### MATERIAL PROVIDED
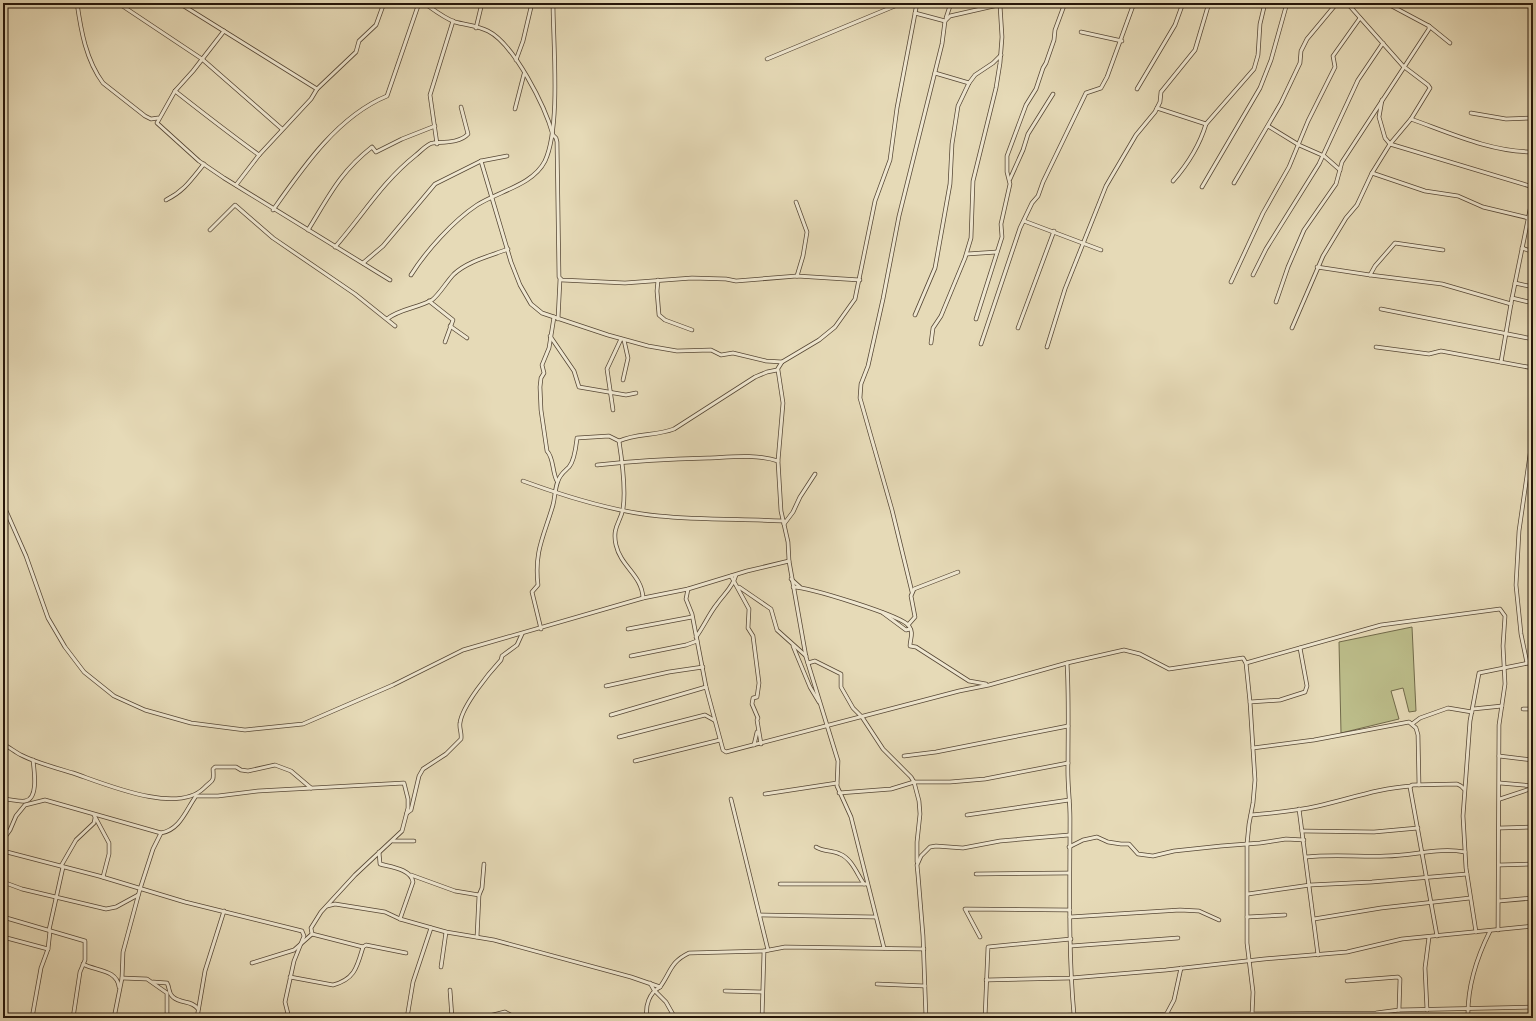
<svg xmlns="http://www.w3.org/2000/svg" width="1536" height="1021" viewBox="0 0 1536 1021" font-family="'EB Garamond',serif">
<style>
.green{fill:#bcbd8a;stroke:#716a4a}
.lines{fill:none;stroke-linecap:round;stroke-linejoin:round}
.street-casing{stroke:#564735;stroke-width:4.5}
.street{stroke:#efe7d0;stroke-width:3}
</style>
<rect width="100%" height="100%" fill="#e6dab7"/>
<filter id="stains"><feTurbulence type="fractalNoise" baseFrequency=".005" numOctaves="4"/><feColorMatrix values="0 0 0 0 .2 0 0 0 0 .09 0 0 0 0 .02 0 0 0 .5 -.17"/></filter>
<radialGradient id="worn" r=".72"><stop offset=".6" stop-color="#630" stop-opacity="0"/><stop offset="1" stop-color="#630" stop-opacity=".3"/></radialGradient>
<polygon class="green" points="1412,627 1416,711 1409,712 1403,688 1391,691 1399,719 1341,733 1339,642"/>
<g class="lines">
<defs>
<g id="street">
<path d="M77,3C81,31 86,60 103,83L145,116L151,119L158,118"/>
<polyline points="118,3 202,59 282,129"/>
<polyline points="179,3 317,89"/>
<path d="M424,3C434,10 444,18 455,22C466,25 478,26 488,31C514,44 545,106 553,135L556,138L557,142L559,277L562,280L625,283L692,278L726,279L736,281L797,276L860,280"/>
<polyline points="915,13 945,21"/>
<polyline points="946,18 951,3"/>
<polyline points="1429,26 1450,43"/>
<polyline points="476,28 482,3"/>
<polyline points="224,31 193,71 175,91 157,123 199,161 224,178 390,280"/>
<polyline points="1081,32 1122,41"/>
<polyline points="767,59 902,3"/>
<polyline points="516,60 523,41 532,3"/>
<polyline points="935,73 969,83"/>
<polyline points="1137,89 1175,25 1183,3"/>
<path d="M175,91C203,113 230,134 259,155"/>
<polyline points="1382,100 1379,117 1385,138 1390,144 1533,187"/>
<polyline points="1157,108 1206,124"/>
<polyline points="515,109 524,74"/>
<polyline points="1471,113 1506,119 1533,118"/>
<path d="M1411,119C1450,133 1491,152 1533,152"/>
<polyline points="1268,126 1299,145 1324,156 1340,170"/>
<polyline points="437,144 430,95 453,21"/>
<polyline points="481,161 511,262 520,285 531,304 542,313 608,335 648,346 677,351 711,350 721,355 733,353 766,361 782,362"/>
<polyline points="1372,173 1425,191 1458,196 1483,207 1533,219"/>
<polyline points="1010,179 1023,150 1028,134 1053,94"/>
<path d="M1173,181C1187,165 1200,144 1206,124L1254,69L1258,55L1260,24L1265,3"/>
<polyline points="1234,183 1281,103 1300,63 1301,51 1307,39 1337,3"/>
<polyline points="236,185 259,155 311,99 317,89 356,52 359,41 376,25 384,3"/>
<polyline points="1202,187 1260,88 1271,60 1287,3"/>
<path d="M166,200C184,191 191,180 204,164"/>
<polyline points="796,202 807,232 803,256 797,276"/>
<path d="M273,210C303,167 338,116 387,96L419,3"/>
<polyline points="1024,221 1101,250"/>
<polyline points="210,230 235,205 273,238 355,294 395,326"/>
<path d="M308,230C329,196 340,172 372,147L376,152L402,139L435,126"/>
<path d="M335,247C363,215 382,182 416,155C420,152 428,143 433,143C444,142 460,143 468,134L461,107"/>
<polyline points="1522,248 1533,252"/>
<polyline points="1443,250 1395,243 1375,266 1370,275 1442,284 1511,304"/>
<polyline points="967,254 997,252"/>
<polyline points="363,263 383,246 435,184 481,161 507,156"/>
<polyline points="1317,267 1370,275"/>
<path d="M411,275C426,251 453,221 477,205C499,191 533,185 545,161C561,127 553,42 553,3"/>
<polyline points="1253,275 1266,249 1319,164 1358,80 1383,43"/>
<polyline points="658,280 657,291 659,315 665,320 692,330"/>
<polyline points="1231,282 1263,213 1289,167 1308,121 1335,67 1333,56 1360,18"/>
<polyline points="1515,283 1533,287"/>
<polyline points="1512,298 1533,303"/>
<polyline points="429,301 453,320 445,342"/>
<polyline points="1276,302 1288,267 1304,230 1336,184 1342,162 1429,29 1429,26 1386,3"/>
<polyline points="1381,309 1533,339"/>
<polyline points="915,315 935,268 937,257 950,184 952,144 958,106 969,83 975,75 993,63 1001,55"/>
<path d="M554,317L549,348L542,365L544,373L541,378L540,387L541,410L547,451C554,458 552,472 557,481"/>
<path d="M387,319C399,309 418,308 432,300C439,295 447,281 454,274C468,261 490,256 508,249"/>
<polyline points="558,319 560,279"/>
<polyline points="976,319 1002,237 1001,224 1010,184 1007,172 1007,156 1026,105 1036,89 1043,68 1046,63 1054,40 1055,30 1065,3"/>
<polyline points="450,326 467,338"/>
<polyline points="1018,328 1054,231"/>
<polyline points="1292,328 1323,256 1346,218 1357,205 1372,173 1390,144 1411,119 1430,88 1428,85 1403,66 1347,3"/>
<polyline points="550,336 574,371 579,387 626,395 636,393"/>
<polyline points="931,343 933,328 941,316 965,258 971,238 973,181 996,88 1000,63 1002,37 1000,5"/>
<polyline points="981,344 1020,228 1032,203 1038,196 1043,182 1086,93 1101,88 1107,77 1134,3"/>
<polyline points="1047,347 1065,289 1106,186 1136,135 1155,112 1160,102 1161,92 1195,50 1209,3"/>
<polyline points="1376,347 1429,354 1441,351 1533,368"/>
<polyline points="1501,362 1512,298 1533,195"/>
<polyline points="778,370 783,403 778,461"/>
<polyline points="623,380 628,358 624,340"/>
<polyline points="613,410 607,369 621,339"/>
<path d="M619,441C636,433 656,436 674,429L755,377L767,372L777,370L782,362L819,340L835,327L855,299L875,201L890,160L897,108L917,3"/>
<path d="M619,441C622,460 626,490 623,509C620,523 612,527 616,545C621,567 642,575 643,598"/>
<path d="M597,465C634,461 671,459 708,458C731,457 756,454 778,461L781,511L788,542L789,561L806,657L838,761L837,786L851,817L884,948"/>
<path d="M523,481C564,496 615,512 659,516C700,520 742,519 784,521"/>
<polyline points="3,504 26,556 48,618 65,647 84,672 114,696 145,710 191,723 245,730 303,724 393,685 463,650 643,598 688,589 747,571 789,561"/>
<polyline points="784,524 793,512 800,497 815,474"/>
<polyline points="731,576 749,609 748,628 753,636 759,683 757,697 753,698 752,704 758,718 757,720 761,744"/>
<polyline points="791,579 800,587"/>
<polyline points="739,587 771,609 777,630 806,656"/>
<path d="M793,587C808,587 903,616 909,626C914,633 910,639 910,646L916,647L969,681L986,684"/>
<polyline points="688,589 686,599 692,614 706,687 723,750 726,752 959,691 989,685 1067,663 1124,650 1140,654 1169,669 1243,658 1246,663 1250,702 1255,780 1253,803 1249,824 1247,844 1247,943 1253,992 1252,1015"/>
<polyline points="912,592 892,510 860,398 861,384 868,366 883,299 899,216 942,44 945,21 950,16 1007,3"/>
<polyline points="883,613 906,630 910,629"/>
<polyline points="908,625 915,617 911,596 914,589 958,572"/>
<path d="M541,629L532,592L538,585C534,551 544,536 553,505C555,497 555,488 558,481C560,474 565,471 569,467C575,460 576,446 577,438L609,436L619,441"/>
<polyline points="628,629 692,617"/>
<path d="M696,637C704,626 709,614 717,604C724,594 733,587 736,575"/>
<polyline points="793,646 810,687 819,702"/>
<polyline points="631,656 686,645 697,641"/>
<polyline points="808,663 815,661 841,674 841,687 853,708 862,717 883,749 911,777 914,782 919,801 920,814 917,842 917,862"/>
<path d="M1067,663C1069,696 1068,729 1068,763C1067,781 1070,799 1070,818C1070,883 1068,949 1074,1015"/>
<polyline points="1246,663 1381,625 1500,609 1505,616 1503,646 1505,684 1499,725 1498,930"/>
<polyline points="1527,663 1521,634 1516,585 1519,531 1533,434"/>
<polyline points="606,686 669,672 703,667"/>
<polyline points="1250,702 1280,700 1305,692 1307,686 1300,648"/>
<polyline points="1473,709 1502,706"/>
<polyline points="1523,709 1533,709"/>
<polyline points="611,715 706,687"/>
<polyline points="1412,724 1420,718 1448,708 1472,712"/>
<polyline points="619,737 705,715 714,720"/>
<path d="M3,744C9,747 15,752 21,755C37,763 56,768 73,773C105,784 177,815 204,788C213,779 214,783 213,769L215,767H236L241,770L248,771L275,765L291,771L311,788"/>
<polyline points="754,745 757,732"/>
<polyline points="1253,748 1314,740 1409,722 1416,728 1418,735 1419,785"/>
<polyline points="904,756 936,752 1068,726"/>
<polyline points="1499,756 1533,760"/>
<polyline points="635,761 720,740"/>
<polyline points="1500,783 1533,786"/>
<polyline points="839,793 891,789 914,782 950,782 985,779 1068,763"/>
<polyline points="765,794 837,783"/>
<path d="M3,799C10,799 19,802 25,801C39,799 34,770 33,760"/>
<polyline points="3,799 5,804 3,811"/>
<polyline points="731,799 768,950"/>
<polyline points="1500,799 1533,788"/>
<polyline points="1299,809 1318,955"/>
<path d="M407,813L411,810L419,776L423,769L446,754L461,739C462,733 459,728 460,723C462,706 489,673 501,660L502,656L517,645L522,634"/>
<polyline points="94,815 109,843 109,854 103,877"/>
<polyline points="967,815 1069,800"/>
<path d="M1251,815C1274,813 1296,811 1318,806C1349,799 1379,788 1411,786"/>
<polyline points="1500,828 1533,827"/>
<polyline points="1302,831 1374,832 1418,828"/>
<polyline points="3,840 10,830 16,816 25,805 45,800 161,833"/>
<polyline points="393,841 414,841"/>
<path d="M816,847C824,852 832,850 840,854C852,859 857,874 864,884"/>
<polyline points="1069,847 1083,840 1097,837 1108,842 1121,844 1129,844 1138,854 1153,856 1174,851 1221,846 1260,843 1286,839 1304,840"/>
<polyline points="3,851 99,876 185,902 302,931 304,936 294,961 285,1002 289,1018"/>
<path d="M379,852L380,864C391,867 411,869 413,882L400,919"/>
<path d="M1306,857C1333,854 1359,857 1386,856C1413,856 1438,847 1465,852"/>
<polyline points="1499,865 1533,864"/>
<polyline points="61,866 76,840 94,823 95,818"/>
<polyline points="976,874 1069,873"/>
<polyline points="411,875 455,891 479,895"/>
<polyline points="3,882 22,889 106,909 116,907 138,895"/>
<polyline points="780,884 867,884"/>
<polyline points="1248,894 1310,885 1372,882 1467,874"/>
<polyline points="1499,901 1533,898"/>
<path d="M327,906L335,904L385,912L400,919L446,932L494,940L631,977L660,987C671,972 670,962 689,953L764,951"/>
<polyline points="760,915 875,917"/>
<polyline points="3,917 85,941 85,960 80,972 73,1018"/>
<polyline points="1070,917 1180,910 1199,911 1219,920"/>
<polyline points="1247,917 1285,915"/>
<polyline points="1314,919 1381,908 1470,898"/>
<polyline points="49,930 63,867"/>
<polyline points="1476,932 1466,868 1463,816 1470,721 1479,673 1533,662"/>
<polyline points="312,934 363,947 366,945 406,953"/>
<polyline points="1437,936 1410,787 1412,785 1457,784 1461,786 1464,789"/>
<polyline points="3,937 48,949"/>
<polyline points="477,937 479,895 482,888 484,864"/>
<polyline points="980,937 965,909 1070,910"/>
<polyline points="1071,946 1178,938"/>
<path d="M83,964C95,971 117,969 119,987"/>
<polyline points="441,967 446,932"/>
<path d="M290,977L333,985C355,979 357,967 363,947"/>
<polyline points="122,978 147,979 167,993 167,1018"/>
<polyline points="986,980 1071,978 1166,970 1264,959 1347,952 1402,939 1533,926"/>
<polyline points="1347,981 1398,977 1400,979 1399,1010"/>
<path d="M153,982L167,983C170,988 168,993 173,997C181,1004 192,1000 198,1009"/>
<polyline points="650,983 654,990 666,1002 675,1018"/>
<polyline points="877,984 925,986"/>
<polyline points="450,990 452,1018"/>
<polyline points="725,991 762,992"/>
<polyline points="1427,1010 1425,968 1429,937"/>
<polyline points="1166,1015 1174,1000 1181,968"/>
<polyline points="32,1018 41,968 48,949 50,931"/>
<path d="M114,1018L122,978L123,952L140,889L153,849L161,833C180,830 186,810 196,796H218L258,791L404,783L408,799V808L402,831L355,875L321,912L311,928L312,934L294,950L252,963"/>
<polyline points="197,1018 205,971 224,911"/>
<polyline points="407,1018 413,982 431,928"/>
<polyline points="481,1018 505,1012 516,1018"/>
<path d="M647,1018C645,1006 649,993 660,987"/>
<polyline points="762,1018 764,951 785,947 924,949"/>
<polyline points="926,1018 923,936 918,875 917,865 921,856 930,847 936,846 963,848 1000,841 1069,835"/>
<polyline points="984,1018 1074,1015 1376,1013 1399,1010 1533,1007"/>
<polyline points="985,1018 988,947 1071,939"/>
<path d="M1468,1018C1467,987 1476,959 1490,931"/>
</g>
</defs>
<use href="#street" class="street-casing"/>
<use href="#street" class="street"/>
</g>
<rect width="1536" height="1021" fill="none" stroke="#e6dab7" stroke-width="16"/>
<rect x="4" y="4" width="1528" height="1013" fill="none" stroke="#26160a" stroke-width="2"/>
<rect x="8" y="8" width="1520" height="1005" fill="none" stroke="#26160a"/>
<rect width="100%" height="100%" filter="url(#stains)"/>
<rect width="100%" height="100%" fill="url(#worn)"/>
</svg>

### THE TASK
Each line of the data that includes "green" counts once; say how many there are, giving nothing but the number.

### RESULT BELOW
2